EXERCISE OBJECTIVE: Please show every line in the listing below that contains the string "weight", matching case exactly.

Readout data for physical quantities
*** Block opens ***

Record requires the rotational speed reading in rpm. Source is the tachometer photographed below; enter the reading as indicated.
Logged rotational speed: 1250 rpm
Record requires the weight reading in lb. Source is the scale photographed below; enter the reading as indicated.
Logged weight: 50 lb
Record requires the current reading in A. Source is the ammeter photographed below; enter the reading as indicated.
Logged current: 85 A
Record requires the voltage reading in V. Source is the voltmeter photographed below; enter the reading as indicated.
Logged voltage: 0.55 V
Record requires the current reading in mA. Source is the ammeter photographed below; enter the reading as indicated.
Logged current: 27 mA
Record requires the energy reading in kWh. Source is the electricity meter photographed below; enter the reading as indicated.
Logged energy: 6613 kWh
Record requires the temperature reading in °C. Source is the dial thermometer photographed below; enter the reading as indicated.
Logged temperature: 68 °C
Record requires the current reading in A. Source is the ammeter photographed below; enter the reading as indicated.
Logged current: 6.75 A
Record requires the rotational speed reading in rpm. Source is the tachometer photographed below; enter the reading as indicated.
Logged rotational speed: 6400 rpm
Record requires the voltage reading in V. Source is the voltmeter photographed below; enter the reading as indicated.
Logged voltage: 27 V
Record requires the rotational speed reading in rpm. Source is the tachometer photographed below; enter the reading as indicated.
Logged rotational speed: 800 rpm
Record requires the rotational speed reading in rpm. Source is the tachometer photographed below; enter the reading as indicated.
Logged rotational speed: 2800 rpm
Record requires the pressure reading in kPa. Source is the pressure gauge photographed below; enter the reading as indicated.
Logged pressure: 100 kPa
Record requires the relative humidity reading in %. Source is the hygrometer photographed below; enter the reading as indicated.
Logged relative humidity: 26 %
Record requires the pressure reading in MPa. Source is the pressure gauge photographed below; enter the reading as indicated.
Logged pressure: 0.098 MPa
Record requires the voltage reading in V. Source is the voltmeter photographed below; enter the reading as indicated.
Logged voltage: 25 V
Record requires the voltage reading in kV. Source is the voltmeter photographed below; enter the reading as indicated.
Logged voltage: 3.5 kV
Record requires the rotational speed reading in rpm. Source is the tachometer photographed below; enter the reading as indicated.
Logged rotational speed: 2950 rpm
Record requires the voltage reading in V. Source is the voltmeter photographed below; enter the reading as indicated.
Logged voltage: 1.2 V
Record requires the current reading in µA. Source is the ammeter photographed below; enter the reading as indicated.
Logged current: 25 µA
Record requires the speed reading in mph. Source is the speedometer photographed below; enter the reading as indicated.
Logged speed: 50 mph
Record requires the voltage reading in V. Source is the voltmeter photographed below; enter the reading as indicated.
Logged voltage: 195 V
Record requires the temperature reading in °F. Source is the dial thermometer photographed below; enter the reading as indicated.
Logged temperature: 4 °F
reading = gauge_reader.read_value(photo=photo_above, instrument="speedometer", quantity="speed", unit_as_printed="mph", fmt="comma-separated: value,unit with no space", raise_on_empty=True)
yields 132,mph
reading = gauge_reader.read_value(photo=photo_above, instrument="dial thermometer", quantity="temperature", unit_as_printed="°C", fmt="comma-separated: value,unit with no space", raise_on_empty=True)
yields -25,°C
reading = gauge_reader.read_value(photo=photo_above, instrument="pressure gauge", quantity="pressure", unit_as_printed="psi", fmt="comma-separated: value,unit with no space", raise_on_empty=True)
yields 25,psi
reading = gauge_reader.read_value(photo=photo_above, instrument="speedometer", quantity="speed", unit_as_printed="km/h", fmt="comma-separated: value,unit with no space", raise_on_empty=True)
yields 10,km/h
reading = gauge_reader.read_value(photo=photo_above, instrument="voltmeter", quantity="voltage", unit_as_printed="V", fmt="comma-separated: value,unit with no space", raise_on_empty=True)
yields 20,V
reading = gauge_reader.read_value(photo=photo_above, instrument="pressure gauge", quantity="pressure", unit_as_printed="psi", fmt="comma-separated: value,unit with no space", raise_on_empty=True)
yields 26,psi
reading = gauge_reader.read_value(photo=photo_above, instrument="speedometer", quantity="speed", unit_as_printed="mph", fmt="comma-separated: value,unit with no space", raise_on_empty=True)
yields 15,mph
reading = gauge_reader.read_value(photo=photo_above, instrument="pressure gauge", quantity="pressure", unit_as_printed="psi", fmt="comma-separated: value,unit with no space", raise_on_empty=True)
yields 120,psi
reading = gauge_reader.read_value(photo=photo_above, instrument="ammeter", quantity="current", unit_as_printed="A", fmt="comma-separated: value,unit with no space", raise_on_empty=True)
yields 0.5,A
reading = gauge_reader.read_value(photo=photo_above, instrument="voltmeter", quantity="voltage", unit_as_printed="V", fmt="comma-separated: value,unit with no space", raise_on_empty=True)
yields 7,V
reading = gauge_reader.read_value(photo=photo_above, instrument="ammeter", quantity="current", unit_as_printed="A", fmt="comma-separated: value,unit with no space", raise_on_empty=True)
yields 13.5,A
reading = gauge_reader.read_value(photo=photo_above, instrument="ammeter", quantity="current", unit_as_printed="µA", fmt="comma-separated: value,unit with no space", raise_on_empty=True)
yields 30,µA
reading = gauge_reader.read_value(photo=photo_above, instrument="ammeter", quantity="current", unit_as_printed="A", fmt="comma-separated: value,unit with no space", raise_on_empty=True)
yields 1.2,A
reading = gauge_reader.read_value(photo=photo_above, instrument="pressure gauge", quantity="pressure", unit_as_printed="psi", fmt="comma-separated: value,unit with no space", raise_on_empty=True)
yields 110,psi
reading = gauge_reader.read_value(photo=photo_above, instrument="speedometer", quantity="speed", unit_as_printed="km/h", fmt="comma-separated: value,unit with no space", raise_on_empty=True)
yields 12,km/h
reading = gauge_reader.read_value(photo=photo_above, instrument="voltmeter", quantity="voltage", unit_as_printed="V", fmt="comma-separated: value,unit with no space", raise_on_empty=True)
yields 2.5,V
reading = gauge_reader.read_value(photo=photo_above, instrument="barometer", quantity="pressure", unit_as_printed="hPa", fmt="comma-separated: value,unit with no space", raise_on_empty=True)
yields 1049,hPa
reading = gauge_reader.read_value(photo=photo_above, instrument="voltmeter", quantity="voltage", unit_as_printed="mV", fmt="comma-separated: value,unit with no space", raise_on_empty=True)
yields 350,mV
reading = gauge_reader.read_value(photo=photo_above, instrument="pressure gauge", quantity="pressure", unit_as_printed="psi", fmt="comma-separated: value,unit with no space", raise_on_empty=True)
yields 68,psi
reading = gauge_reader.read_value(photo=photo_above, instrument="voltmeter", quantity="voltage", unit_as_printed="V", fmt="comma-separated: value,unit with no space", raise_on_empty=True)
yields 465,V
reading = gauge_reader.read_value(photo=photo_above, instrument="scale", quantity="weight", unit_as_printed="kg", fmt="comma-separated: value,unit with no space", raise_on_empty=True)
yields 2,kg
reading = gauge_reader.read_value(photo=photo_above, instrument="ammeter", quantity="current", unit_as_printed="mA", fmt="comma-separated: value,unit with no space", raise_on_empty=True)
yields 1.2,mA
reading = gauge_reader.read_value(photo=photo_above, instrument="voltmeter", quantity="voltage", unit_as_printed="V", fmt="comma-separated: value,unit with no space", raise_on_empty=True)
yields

*** Block closes ***

SOLUTION:
Record requires the weight reading in lb. Source is the scale photographed below; enter the reading as indicated.
Logged weight: 50 lb
reading = gauge_reader.read_value(photo=photo_above, instrument="scale", quantity="weight", unit_as_printed="kg", fmt="comma-separated: value,unit with no space", raise_on_empty=True)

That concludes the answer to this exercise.